Он приподнял голову, и я увидел его мутные красные глаза, слепо шарящие по столу. Углядев чужую чашку, Флиппи протянул длиннющую ручищу, схватил, но я вырвал у него посудину, отшвырнул ее, а потом опрокинул весь стол.
— Как смеешь! — взревел Дельфин, подскочил было, но тут же тяжко упал обратно на лавку.
На краткий миг он даже полыхнул сторхельтовой силой, вдавливая меня в стену. Но я обрадовался. Глядишь, и очухается!
— Как смеешь ты! Славный Флиппи жрет, как свинья, и живет, как свинья! — воскликнул я.
Но он снова опустил голову и померк. Теперь я ясно видел культю на месте ноги и болтающуюся штанину.
Нет, так не годится. Так не пойдет! Я не соглашусь сдаться на этот раз.
— Хальфсен! — крикнул я.
Толмач влетел в дом и замельтешил:
— Эти мужи не из хирда Флиппи, так, пьянчуги-прилипалы. Он уж месяц такой! Хирдманы его и так и сяк пытались вернуть в разум, но на прошлой седмице плюнули и ушли с конунговой дружиной. Остался заплечный, он-то и уговорил хирдманов пойти сражаться. Обычно он всегда рядом, но второй день его не видать.
— А чего корабли не взяли?
— Пьянчугам-то откуда знать? — пожал он плечами. — Это надо у заплечного спрашивать.
— Подсоби-ка мне!
Я поднырнул под руку Флиппи и поднял того на ноги. Или на ногу. Хальфсен подхватил с другой стороны, и мы поволокли сторхельта наружу. Поначалу он хотел шагать сам, но дважды сбивался и обрушивался на нас всей своей немалой тяжестью. Дельфин хоть и был худ, но весил преизрядно, будто его кости и мясо отлиты из железа.
Мы успели пройти всего несколько дворов, как Флиппи вдруг очухался и взревел:
— Куда вы меня тащите?
И шарахнул сторхельтовой силой вновь. Я-то устоял, а вот Хальфсену пришлось потяжелее, он споткнулся и рухнул на колени, вслед за ним повалился и Флиппи. Вот же! Я хотел прежде дотащить его до нашего дома, отмыть в бане, выгнать из его тела Бездново пойло, а уж потом разговоры разговаривать. Всё-таки это Флиппи, а не чих собачий! Но сейчас я видел перед собой лишь кучу твариного дерьма.

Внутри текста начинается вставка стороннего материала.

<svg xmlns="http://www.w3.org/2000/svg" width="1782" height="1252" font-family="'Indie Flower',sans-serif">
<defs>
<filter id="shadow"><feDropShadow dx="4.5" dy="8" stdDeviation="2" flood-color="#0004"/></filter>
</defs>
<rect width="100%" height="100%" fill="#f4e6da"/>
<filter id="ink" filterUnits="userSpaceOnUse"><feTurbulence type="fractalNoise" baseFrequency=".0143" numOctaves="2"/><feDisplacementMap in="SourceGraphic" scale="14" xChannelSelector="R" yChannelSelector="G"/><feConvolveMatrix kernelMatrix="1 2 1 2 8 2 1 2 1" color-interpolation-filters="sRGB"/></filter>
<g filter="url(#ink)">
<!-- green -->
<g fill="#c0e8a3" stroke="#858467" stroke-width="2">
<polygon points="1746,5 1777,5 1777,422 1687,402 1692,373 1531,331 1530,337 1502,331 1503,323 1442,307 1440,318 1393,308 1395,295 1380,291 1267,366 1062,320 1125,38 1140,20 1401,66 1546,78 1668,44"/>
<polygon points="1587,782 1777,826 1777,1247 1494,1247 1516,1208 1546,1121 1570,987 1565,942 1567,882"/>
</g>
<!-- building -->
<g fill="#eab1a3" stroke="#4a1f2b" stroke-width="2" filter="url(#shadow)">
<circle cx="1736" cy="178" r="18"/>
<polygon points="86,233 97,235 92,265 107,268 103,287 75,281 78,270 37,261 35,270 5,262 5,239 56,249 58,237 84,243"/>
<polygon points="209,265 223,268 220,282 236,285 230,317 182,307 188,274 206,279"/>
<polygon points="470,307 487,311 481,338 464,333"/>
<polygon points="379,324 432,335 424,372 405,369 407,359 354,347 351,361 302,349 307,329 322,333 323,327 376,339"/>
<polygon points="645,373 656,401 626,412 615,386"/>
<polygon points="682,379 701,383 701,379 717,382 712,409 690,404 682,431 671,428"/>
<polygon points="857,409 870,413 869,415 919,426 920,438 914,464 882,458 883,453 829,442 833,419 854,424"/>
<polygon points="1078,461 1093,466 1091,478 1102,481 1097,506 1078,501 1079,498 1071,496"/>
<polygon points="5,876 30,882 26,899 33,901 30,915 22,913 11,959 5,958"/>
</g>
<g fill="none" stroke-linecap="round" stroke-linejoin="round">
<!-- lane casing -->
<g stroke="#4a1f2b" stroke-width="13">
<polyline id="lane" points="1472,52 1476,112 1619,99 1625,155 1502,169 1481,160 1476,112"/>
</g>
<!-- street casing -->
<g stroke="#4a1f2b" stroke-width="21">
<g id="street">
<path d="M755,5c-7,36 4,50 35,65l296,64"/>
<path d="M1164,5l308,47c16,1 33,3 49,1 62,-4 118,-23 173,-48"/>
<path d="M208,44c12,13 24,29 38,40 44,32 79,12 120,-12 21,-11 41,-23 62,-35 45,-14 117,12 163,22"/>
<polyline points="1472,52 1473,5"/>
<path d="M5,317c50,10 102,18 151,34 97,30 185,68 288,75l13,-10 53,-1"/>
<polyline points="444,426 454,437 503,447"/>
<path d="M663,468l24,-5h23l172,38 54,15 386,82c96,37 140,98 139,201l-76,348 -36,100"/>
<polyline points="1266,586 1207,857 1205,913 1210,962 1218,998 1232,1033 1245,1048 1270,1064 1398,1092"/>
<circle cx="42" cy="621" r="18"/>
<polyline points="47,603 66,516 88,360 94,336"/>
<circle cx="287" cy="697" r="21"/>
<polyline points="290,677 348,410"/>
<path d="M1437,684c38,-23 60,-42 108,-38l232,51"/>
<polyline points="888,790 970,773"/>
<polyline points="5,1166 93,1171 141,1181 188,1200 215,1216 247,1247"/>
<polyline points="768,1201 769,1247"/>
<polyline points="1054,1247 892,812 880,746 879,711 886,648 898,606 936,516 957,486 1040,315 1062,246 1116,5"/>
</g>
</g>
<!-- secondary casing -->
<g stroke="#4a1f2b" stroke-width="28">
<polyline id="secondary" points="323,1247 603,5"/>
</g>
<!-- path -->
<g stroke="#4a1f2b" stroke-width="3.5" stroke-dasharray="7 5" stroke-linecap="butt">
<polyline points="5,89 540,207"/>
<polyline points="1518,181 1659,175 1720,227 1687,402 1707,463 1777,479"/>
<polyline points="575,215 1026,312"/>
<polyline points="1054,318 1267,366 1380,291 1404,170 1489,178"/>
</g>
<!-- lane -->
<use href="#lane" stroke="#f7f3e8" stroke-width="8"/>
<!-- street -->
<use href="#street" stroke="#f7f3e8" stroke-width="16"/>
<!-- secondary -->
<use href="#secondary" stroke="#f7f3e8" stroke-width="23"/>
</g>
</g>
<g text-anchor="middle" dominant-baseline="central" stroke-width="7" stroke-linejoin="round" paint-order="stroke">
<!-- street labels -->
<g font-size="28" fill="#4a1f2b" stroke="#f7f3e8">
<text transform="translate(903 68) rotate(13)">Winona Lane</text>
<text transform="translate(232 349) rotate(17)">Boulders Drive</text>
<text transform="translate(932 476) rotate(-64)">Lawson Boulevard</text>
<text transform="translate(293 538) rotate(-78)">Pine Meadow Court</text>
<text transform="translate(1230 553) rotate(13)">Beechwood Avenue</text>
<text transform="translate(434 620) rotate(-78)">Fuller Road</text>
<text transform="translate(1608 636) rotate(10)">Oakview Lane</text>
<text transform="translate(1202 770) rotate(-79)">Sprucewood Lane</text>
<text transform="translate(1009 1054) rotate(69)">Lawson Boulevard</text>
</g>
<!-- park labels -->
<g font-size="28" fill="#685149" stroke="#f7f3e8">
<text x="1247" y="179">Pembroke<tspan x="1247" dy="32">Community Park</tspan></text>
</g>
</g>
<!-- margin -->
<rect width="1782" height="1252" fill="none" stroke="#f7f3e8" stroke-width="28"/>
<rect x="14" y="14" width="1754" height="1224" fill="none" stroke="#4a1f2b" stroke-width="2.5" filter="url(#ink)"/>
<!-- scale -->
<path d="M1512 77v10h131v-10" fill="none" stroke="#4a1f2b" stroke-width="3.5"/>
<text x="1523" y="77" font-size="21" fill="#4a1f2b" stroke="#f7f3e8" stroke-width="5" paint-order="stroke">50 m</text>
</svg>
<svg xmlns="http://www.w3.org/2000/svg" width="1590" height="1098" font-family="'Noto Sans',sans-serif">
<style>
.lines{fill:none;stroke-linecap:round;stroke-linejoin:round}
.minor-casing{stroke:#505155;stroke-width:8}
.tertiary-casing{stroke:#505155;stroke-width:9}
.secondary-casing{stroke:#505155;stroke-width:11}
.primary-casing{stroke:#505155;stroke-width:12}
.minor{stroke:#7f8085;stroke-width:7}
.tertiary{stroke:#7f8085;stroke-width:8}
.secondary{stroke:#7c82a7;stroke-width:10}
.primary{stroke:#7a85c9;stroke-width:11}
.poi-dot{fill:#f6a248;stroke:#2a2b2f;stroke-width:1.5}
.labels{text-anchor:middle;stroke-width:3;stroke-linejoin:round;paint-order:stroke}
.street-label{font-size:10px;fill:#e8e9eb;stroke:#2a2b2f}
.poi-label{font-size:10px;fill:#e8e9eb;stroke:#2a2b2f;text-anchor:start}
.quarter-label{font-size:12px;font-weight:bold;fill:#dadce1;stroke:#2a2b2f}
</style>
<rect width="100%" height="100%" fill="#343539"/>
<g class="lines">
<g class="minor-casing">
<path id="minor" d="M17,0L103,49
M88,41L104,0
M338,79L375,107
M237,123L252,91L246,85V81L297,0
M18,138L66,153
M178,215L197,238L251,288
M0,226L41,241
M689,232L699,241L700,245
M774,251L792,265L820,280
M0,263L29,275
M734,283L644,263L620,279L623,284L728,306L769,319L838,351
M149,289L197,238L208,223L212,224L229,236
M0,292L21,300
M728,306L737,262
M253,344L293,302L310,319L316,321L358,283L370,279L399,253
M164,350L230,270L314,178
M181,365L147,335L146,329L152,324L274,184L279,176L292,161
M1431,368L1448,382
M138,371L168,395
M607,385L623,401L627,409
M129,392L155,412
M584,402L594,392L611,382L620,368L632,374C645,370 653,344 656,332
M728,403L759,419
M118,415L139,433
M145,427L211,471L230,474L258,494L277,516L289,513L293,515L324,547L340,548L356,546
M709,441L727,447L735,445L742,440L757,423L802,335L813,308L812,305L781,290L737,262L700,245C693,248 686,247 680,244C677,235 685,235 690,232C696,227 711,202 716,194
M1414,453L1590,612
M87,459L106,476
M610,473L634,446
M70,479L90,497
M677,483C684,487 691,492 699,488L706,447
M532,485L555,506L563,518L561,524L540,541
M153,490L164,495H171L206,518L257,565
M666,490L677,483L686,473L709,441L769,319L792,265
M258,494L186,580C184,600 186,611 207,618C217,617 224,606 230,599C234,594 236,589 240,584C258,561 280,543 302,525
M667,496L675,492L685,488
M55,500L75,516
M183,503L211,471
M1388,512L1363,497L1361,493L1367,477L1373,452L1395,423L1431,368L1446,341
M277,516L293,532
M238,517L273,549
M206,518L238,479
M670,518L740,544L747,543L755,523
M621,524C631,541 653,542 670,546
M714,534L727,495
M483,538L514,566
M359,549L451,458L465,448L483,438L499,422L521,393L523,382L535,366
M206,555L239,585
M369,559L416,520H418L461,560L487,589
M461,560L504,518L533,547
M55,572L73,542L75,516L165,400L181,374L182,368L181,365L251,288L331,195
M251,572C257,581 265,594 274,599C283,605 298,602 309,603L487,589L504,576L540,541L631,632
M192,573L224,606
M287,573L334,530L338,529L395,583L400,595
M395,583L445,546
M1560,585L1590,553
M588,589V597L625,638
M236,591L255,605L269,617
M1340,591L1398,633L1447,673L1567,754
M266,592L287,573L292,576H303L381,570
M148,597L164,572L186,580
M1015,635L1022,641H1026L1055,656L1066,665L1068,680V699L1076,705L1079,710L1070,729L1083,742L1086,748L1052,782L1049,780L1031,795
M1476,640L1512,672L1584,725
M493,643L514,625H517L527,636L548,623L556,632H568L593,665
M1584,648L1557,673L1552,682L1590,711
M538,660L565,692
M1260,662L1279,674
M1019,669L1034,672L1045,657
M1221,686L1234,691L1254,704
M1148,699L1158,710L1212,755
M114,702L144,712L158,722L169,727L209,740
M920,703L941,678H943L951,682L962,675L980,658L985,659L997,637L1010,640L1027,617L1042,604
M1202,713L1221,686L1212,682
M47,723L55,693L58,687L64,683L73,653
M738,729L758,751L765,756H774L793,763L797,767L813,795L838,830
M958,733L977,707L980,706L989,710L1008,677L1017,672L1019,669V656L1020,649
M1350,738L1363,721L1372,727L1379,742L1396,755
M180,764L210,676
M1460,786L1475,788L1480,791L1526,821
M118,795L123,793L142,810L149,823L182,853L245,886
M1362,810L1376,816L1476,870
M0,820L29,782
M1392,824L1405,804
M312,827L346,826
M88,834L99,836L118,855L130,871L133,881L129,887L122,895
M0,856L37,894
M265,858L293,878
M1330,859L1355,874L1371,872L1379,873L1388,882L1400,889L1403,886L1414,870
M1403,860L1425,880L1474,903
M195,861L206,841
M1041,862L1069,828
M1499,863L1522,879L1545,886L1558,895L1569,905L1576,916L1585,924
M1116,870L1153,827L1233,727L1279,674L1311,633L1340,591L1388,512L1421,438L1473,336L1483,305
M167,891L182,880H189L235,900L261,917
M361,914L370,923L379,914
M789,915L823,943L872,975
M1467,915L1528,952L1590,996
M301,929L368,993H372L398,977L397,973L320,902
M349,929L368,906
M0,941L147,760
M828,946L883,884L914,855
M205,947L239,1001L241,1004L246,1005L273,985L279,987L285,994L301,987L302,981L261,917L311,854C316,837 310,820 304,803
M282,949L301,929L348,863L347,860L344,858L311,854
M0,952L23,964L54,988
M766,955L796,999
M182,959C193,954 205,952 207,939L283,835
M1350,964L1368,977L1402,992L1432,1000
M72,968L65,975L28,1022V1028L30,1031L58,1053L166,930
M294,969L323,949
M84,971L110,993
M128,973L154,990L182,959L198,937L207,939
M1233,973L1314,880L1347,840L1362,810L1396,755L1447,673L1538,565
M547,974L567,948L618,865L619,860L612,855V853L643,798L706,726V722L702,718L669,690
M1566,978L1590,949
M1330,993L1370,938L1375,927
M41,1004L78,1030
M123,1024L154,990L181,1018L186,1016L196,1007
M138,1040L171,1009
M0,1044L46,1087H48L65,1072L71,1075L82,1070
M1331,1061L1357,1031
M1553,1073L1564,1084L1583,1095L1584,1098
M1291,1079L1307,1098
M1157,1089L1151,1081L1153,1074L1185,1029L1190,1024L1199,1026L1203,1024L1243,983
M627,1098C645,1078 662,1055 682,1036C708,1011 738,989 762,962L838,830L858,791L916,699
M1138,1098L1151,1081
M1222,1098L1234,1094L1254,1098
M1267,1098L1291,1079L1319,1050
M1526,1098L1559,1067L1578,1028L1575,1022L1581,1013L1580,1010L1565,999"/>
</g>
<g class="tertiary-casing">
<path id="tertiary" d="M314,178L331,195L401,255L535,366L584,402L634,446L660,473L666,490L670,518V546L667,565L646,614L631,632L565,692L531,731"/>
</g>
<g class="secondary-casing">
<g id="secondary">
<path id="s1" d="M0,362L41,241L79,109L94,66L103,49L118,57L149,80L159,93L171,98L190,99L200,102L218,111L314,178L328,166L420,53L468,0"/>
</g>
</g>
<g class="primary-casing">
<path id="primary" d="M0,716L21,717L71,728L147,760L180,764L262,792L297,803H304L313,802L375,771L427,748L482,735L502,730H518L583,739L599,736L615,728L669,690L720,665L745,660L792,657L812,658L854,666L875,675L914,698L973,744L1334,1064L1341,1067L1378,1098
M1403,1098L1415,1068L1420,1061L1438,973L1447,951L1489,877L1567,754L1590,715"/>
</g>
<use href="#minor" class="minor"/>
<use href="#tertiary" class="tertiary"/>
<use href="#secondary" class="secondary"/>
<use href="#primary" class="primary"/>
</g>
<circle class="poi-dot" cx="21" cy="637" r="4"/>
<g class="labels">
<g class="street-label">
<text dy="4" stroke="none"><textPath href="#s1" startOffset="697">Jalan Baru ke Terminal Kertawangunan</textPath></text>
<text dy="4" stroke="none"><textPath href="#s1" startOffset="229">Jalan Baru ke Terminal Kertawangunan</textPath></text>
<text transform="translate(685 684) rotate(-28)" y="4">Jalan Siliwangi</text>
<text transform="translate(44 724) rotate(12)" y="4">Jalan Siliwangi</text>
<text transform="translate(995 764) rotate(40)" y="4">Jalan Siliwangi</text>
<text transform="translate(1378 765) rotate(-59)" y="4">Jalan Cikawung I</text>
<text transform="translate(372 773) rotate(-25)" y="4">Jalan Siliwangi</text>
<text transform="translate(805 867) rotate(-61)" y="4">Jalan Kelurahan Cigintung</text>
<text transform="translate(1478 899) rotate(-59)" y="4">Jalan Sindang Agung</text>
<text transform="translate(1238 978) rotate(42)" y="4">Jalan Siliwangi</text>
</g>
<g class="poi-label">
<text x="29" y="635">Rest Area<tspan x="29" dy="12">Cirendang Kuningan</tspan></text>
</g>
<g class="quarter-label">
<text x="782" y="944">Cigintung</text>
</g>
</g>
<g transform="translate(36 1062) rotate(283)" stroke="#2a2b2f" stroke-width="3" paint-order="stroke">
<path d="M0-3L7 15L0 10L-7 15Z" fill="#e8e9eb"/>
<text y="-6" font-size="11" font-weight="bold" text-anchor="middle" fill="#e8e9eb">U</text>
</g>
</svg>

Потому я пробудил свой дар, нащупал огонек Дельфина и разом втянул его в стаю. Буаха! Я осел на землю под тяжестью всей его невообразимой силы, будто взвалил на плечи целый драккар со всеми гребцами и грузом. Но почти сразу стало легче! Очень легко! Обострился и слух, и нюх. И флипповский огонь вдруг встрепенулся, заблестел яркими искрами. А еще вдруг на меня накатило желание пощупать какую-нибудь бабу. Накатило и тут же испуганно схлынуло.
Трудюр! Сукин сын! Знает, что я редко пробуждаю стаю безо всякого повода, особенно в городах и на ночевках! Наверное, хотел по-тихому погулять с бабенкой, но тут ощутил мой дар и струхнул. Вот уж я ему устрою! Привяжу к столбу за его торчило и забуду на седмицу!
— Что это? Кто ты?
Всё еще злясь из-за проступка шурина, я не сразу понял, что это сказал Флиппи.